Mark O. Cuthbert, Research Fellow & Lecturer in Groundwater Science, Cardiff University, Tom Gleeson, University of Victoria, and Kevin M. Befus, Assistant professor, University of Wyoming conducted a study in which they determined that underground water, source for billions, could take more than a century to respond fully to climate change.
Groundwater is the biggest store of accessible freshwater in the world, providing billions of people with water for drinking and crop irrigation. That’s all despite the fact that most will never see groundwater at its source – it’s stored naturally below ground within the Earth’s pores and cracks.
While climate change makes dramatic changes to weather and ecosystems on the surface, the impact on the world’s groundwater is likely to be delayed, representing a challenge for future generations.
Groundwater stores are replenished by rainfall at the surface in a process known as “recharge”. Unless intercepted by human-made pumps, this water eventually flows by gravity to “discharge” in streams, lakes, springs, wetlands and the ocean. A balance is naturally maintained between rates of groundwater recharge and discharge, and the amount of water stored underground.
Groundwater discharge provides consistent flows of freshwater to ecosystems, providing a reliable water source which helped early human societies survive and evolve.
When changes in climate or land use affect the rate of groundwater recharge, the depths of water tables and rates of groundwater discharge must also change to find a new balance.
The time it takes for this new equilibrium to be found – known as the groundwater response time – ranges from months to tens of thousands of years, depending on the hydraulic properties of the subsurface and how connected groundwater is to changes at the land surface.
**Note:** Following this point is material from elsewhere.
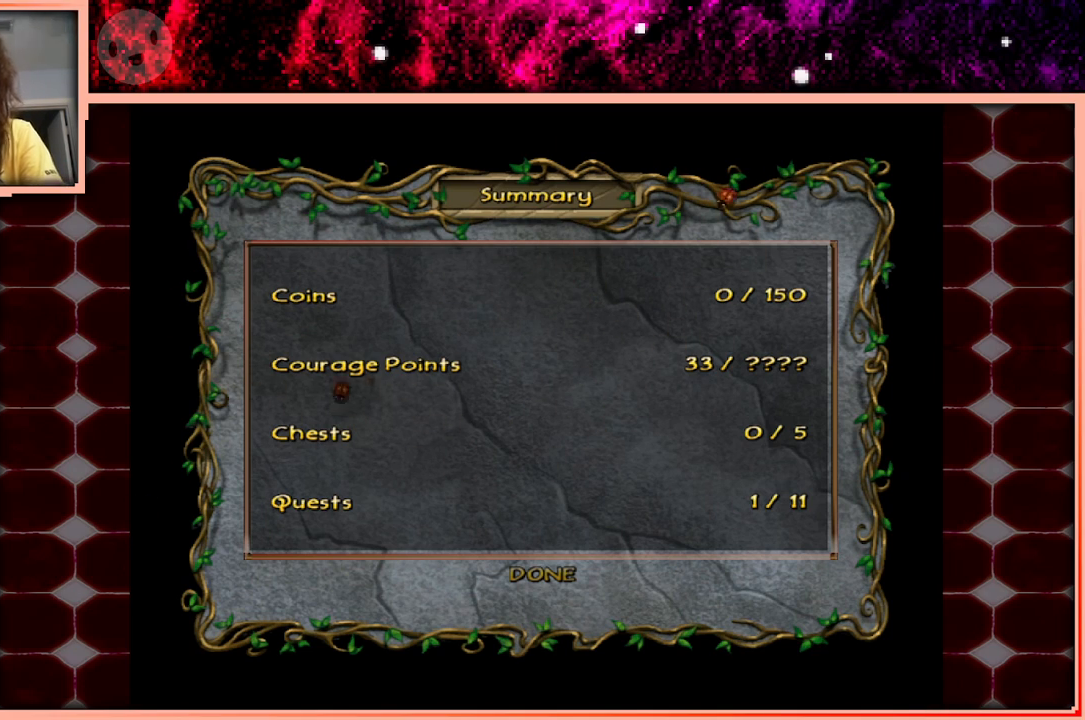
{"keys": [], "events": []}
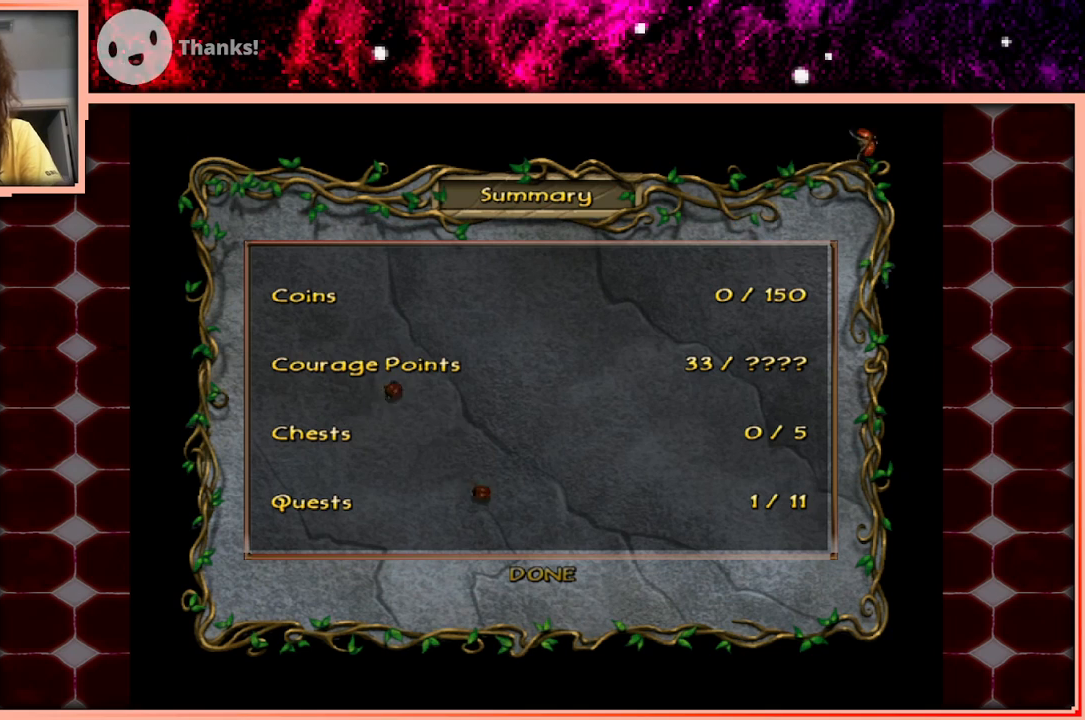
{"keys": [], "events": []}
Estimates of response times for individual aquifers – the valuable stores of groundwater which humans exploit with pumps – have been made previously, but the global picture of how quickly or directly Earth’s groundwater will respond to climate change in the coming years and decades has been uncertain. To investigate this, we mapped the connection between groundwater and the land surface and how groundwater response time varies across the world.
The long memory of groundwater
We found that below approximately three quarters of the Earth’s surface, groundwater response times last over 100 years. Recharge happens unevenly around the world so this actually represents around half of the active groundwater flow on Earth.
This means that in these areas, any changes to recharge currently occurring due to climate change will only be fully realised in changes to groundwater levels and discharge to surface ecosystems more than 100 years in the future.
We also found that, in general, the driest places on Earth have longer groundwater response times than more humid areas, meaning that groundwater stores beneath deserts take longer to fully respond to changes in recharge.